O presidente Luiz Inácio Lula da Silva (PT) conversou por telefone, no sábado (9), com o presidente da Rússia, Vladimir Putin, sobre a guerra na Ucrânia e o Brics.
A ligação, que durou cerca de 40 minutos, foi confirmada pelo Palácio do Planalto e pelo Kremlin. Segundo o Planalto, Putin compartilhou informações sobre as discussões em curso com os Estados Unidos e os recentes esforços pela paz entre Rússia e Ucrânia.
“O presidente Putin agradeceu o empenho e interesse do Brasil nesse tema”, informou o Planalto. “Lula enfatizou que o Brasil sempre apoiou o diálogo e a busca de uma solução pacífica e reafirmou que o seu governo está à disposição para contribuir com o que for necessário, inclusive no âmbito do Grupo de Amigos da Paz, lançado por iniciativa de Brasil e China”, acrescentou.
O Kremlin relatou que Putin “informou ao líder brasileiro os principais resultados de sua recente reunião com o enviado especial do presidente dos EUA, Steven Witkoff”. Na quarta-feira (6), Witkoff se reuniu com Putin por cerca de três horas no Kremlin, em meio a esforços por um cessar-fogo no Leste Europeu. Moscou classificou as conversas como “úteis e construtivas”, enquanto Trump afirmou que seu enviado fez “grandes progressos”.

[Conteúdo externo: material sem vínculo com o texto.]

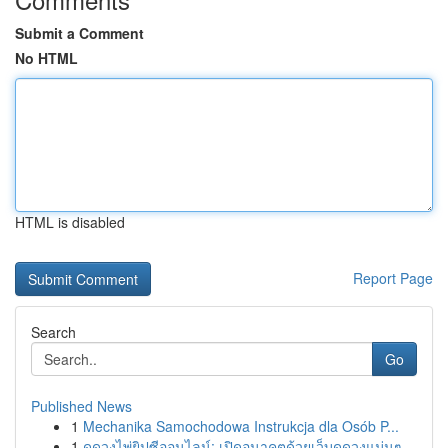
Submit a Comment
No HTML
HTML is disabled
Report Page
Search
Go
Published News
1
Mechanika Samochodowa Instrukcja dla Osób P...
1
ดูดวงไพ่ยิปซีออนไลน์: เปิดอนาคตด้วยเว็บดูดวงแม่นๆ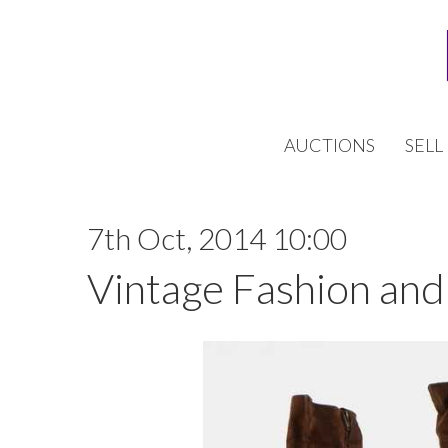
AUCTIONS
SELL
7th Oct, 2014 10:00
Vintage Fashion and 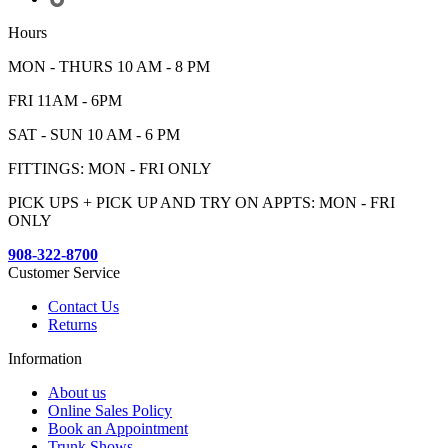
Hours
MON - THURS 10 AM - 8 PM
FRI 11AM - 6PM
SAT - SUN 10 AM - 6 PM
FITTINGS: MON - FRI ONLY
PICK UPS + PICK UP AND TRY ON APPTS: MON - FRI
ONLY
908-322-8700
Customer Service
Contact Us
Returns
Information
About us
Online Sales Policy
Book an Appointment
Trunk Shows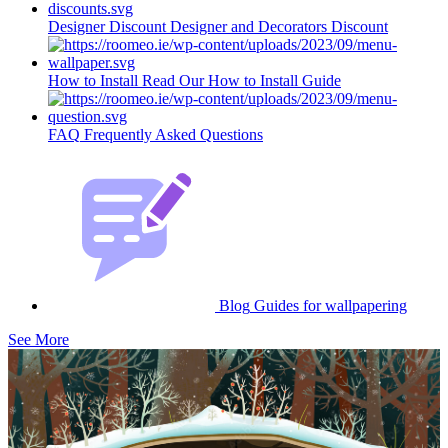
Designer Discount
Designer and Decorators Discount
How to Install
Read Our How to Install Guide
FAQ
Frequently Asked Questions
Blog
Guides for wallpapering
See More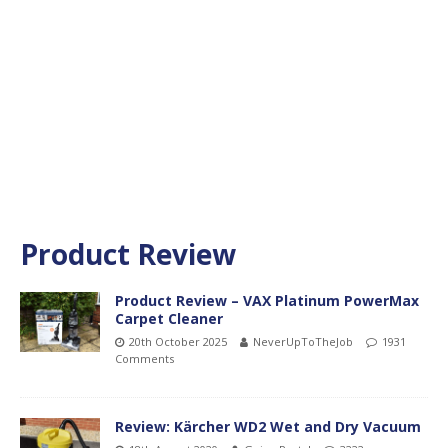
Product Review
Product Review – VAX Platinum PowerMax
Carpet Cleaner
20th October 2025
NeverUpToTheJob
1931
Comments
Review: Kärcher WD2 Wet and Dry Vacuum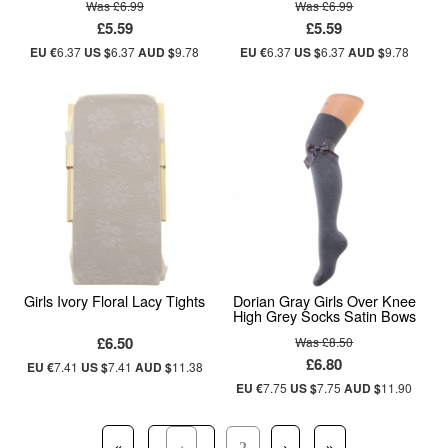
Was £6.99
Was £6.99
£5.59
£5.59
EU €
6.37
US $
6.37
AUD $
9.78
EU €
6.37
US $
6.37
AUD $
9.78
Girls Ivory Floral Lacy Tights
Dorian Gray Girls Over Knee
High Grey Socks Satin Bows
£6.50
Was £8.50
£6.80
EU €
7.41
US $
7.41
AUD $
11.38
EU €
7.75
US $
7.75
AUD $
11.90
«
‹
2
›
»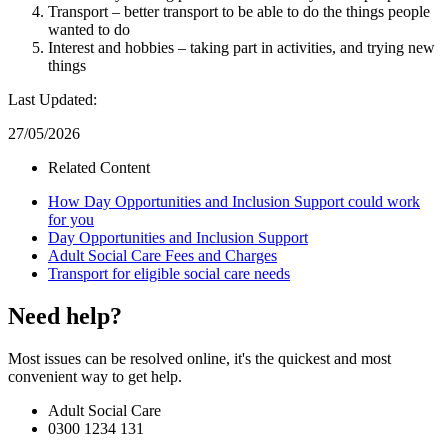
Transport – better transport to be able to do the things people
wanted to do
Interest and hobbies – taking part in activities, and trying new
things
Last Updated:
27/05/2026
Related Content
How Day Opportunities and Inclusion Support could work
for you
Day Opportunities and Inclusion Support
Adult Social Care Fees and Charges
Transport for eligible social care needs
Need help?
Most issues can be resolved online, it's the quickest and most
convenient way to get help.
Adult Social Care
0300 1234 131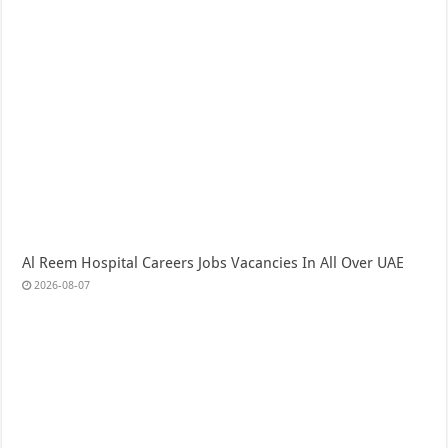
Al Reem Hospital Careers Jobs Vacancies In All Over UAE
2026-08-07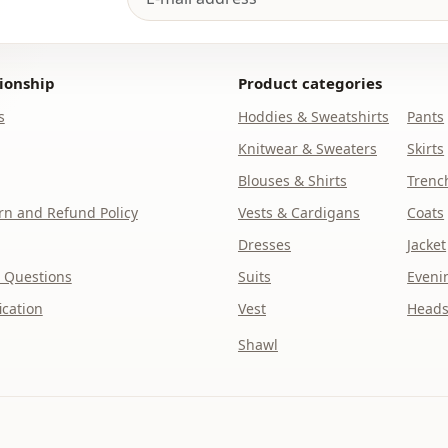
Closing me
Waist
ionship
Product categories
pocket
s
Hoddies & Sweatshirts
Pants
Knitwear & Sweaters
Skirts
Detail
Blouses & Shirts
Trenc
Detail
n and Refund Policy
Vests & Cardigans
Coats
Usage
Dresses
Jacket
 Questions
Suits
Eveni
ication
Vest
Heads
Shawl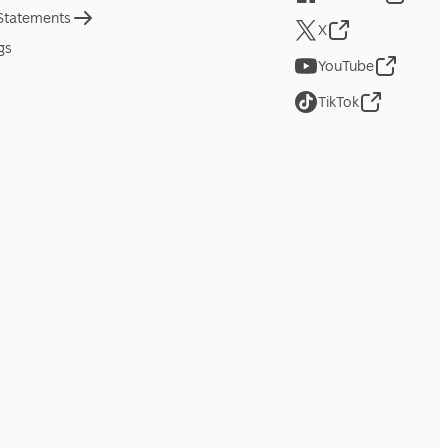
 Statements
X
gs
YouTube
TikTok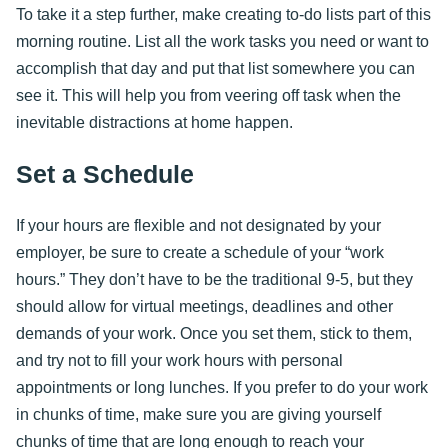
To take it a step further, make creating to-do lists part of this
morning routine. List all the work tasks you need or want to
accomplish that day and put that list somewhere you can
see it. This will help you from veering off task when the
inevitable distractions at home happen.
Set a Schedule
If your hours are flexible and not designated by your
employer, be sure to create a schedule of your “work
hours.” They don’t have to be the traditional 9-5, but they
should allow for virtual meetings, deadlines and other
demands of your work. Once you set them, stick to them,
and try not to fill your work hours with personal
appointments or long lunches. If you prefer to do your work
in chunks of time, make sure you are giving yourself
chunks of time that are long enough to reach your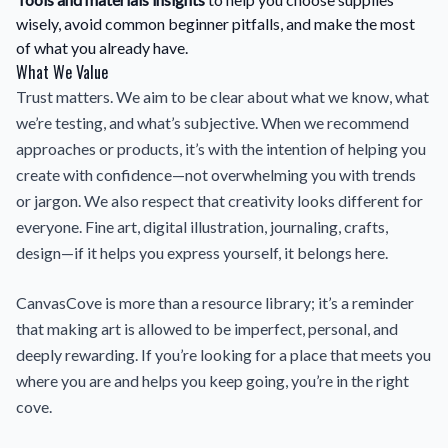
wisely, avoid common beginner pitfalls, and make the most
of what you already have.
What We Value
Trust matters. We aim to be clear about what we know, what
we’re testing, and what’s subjective. When we recommend
approaches or products, it’s with the intention of helping you
create with confidence—not overwhelming you with trends
or jargon. We also respect that creativity looks different for
everyone. Fine art, digital illustration, journaling, crafts,
design—if it helps you express yourself, it belongs here.
CanvasCove is more than a resource library; it’s a reminder
that making art is allowed to be imperfect, personal, and
deeply rewarding. If you’re looking for a place that meets you
where you are and helps you keep going, you’re in the right
cove.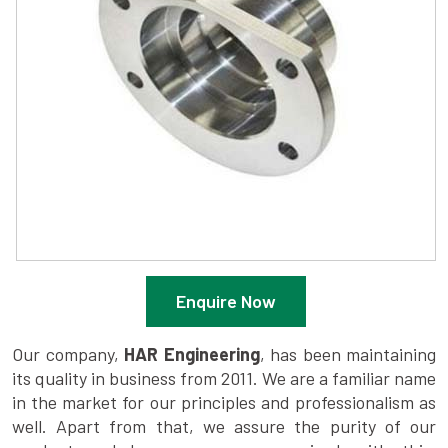
Enquire Now
Our company,
HAR Engineering
, has been maintaining
its quality in business from 2011. We are a familiar name
in the market for our principles and professionalism as
well. Apart from that, we assure the purity of our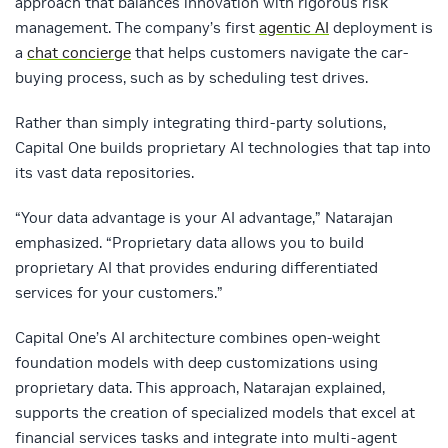
approach that balances innovation with rigorous risk
management. The company’s first
agentic AI
deployment is
a
chat concierge
that helps customers navigate the car-
buying process, such as by scheduling test drives.
Rather than simply integrating third-party solutions,
Capital One builds proprietary AI technologies that tap into
its vast data repositories.
“Your data advantage is your AI advantage,” Natarajan
emphasized. “Proprietary data allows you to build
proprietary AI that provides enduring differentiated
services for your customers.”
Capital One’s AI architecture combines open-weight
foundation models with deep customizations using
proprietary data. This approach, Natarajan explained,
supports the creation of specialized models that excel at
financial services tasks and integrate into multi-agent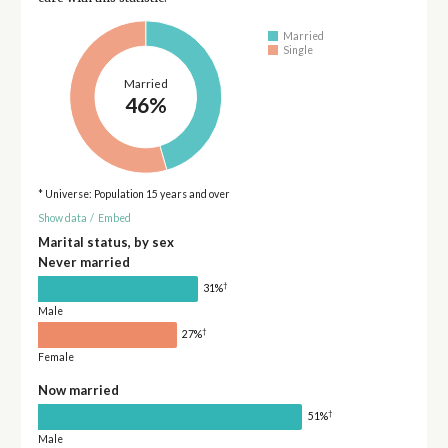
Married
Single
Married
46%
* Universe: Population 15 years and over
Show data
/
Embed
Marital status, by sex
Never married
†
31%
Male
†
27%
Female
Now married
†
51%
Male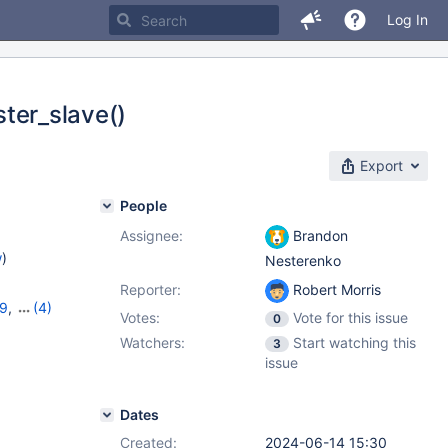
Log In
ster_slave()
Export
People
Assignee:
Brandon
w
)
Nesterenko
Reporter:
Robert Morris
19
,
(4)
Votes:
Vote for this issue
0
11.2.5
,
Watchers:
Start watching this
3
issue
Dates
Created:
2024-06-14 15:30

Embora o Planalto não tenha citado diretamente o tarifaço anunciado por Donald Trump, informou que Lula e Putin “também discutiram o atual cenário político e econômico internacional”. Falaram ainda sobre a cooperação no Brics, com Putin parabenizando o Brasil pelos resultados da cúpula realizada nos dias 6 e 7 de julho, no Rio de Janeiro.
Na esfera bilateral, reforçaram a intenção de organizar a próxima edição da Comissão de Alto Nível de Cooperação Brasil-Rússia ainda este ano. O Kremlin destacou que ambos confirmaram “a vontade mútua de continuar fortalecendo a parceria estratégica” e a cooperação no Brics.
Durante a semana, Lula já havia dito que pretende discutir com líderes do bloco uma resposta conjunta às tarifas impostas por Trump, que também aplicou uma tarifa extra de 25% sobre produtos da Índia pela importação de petróleo russo. As sanções secundárias preocupam o Brasil devido ao elevado volume de importações de combustíveis e fertilizantes da Rússia.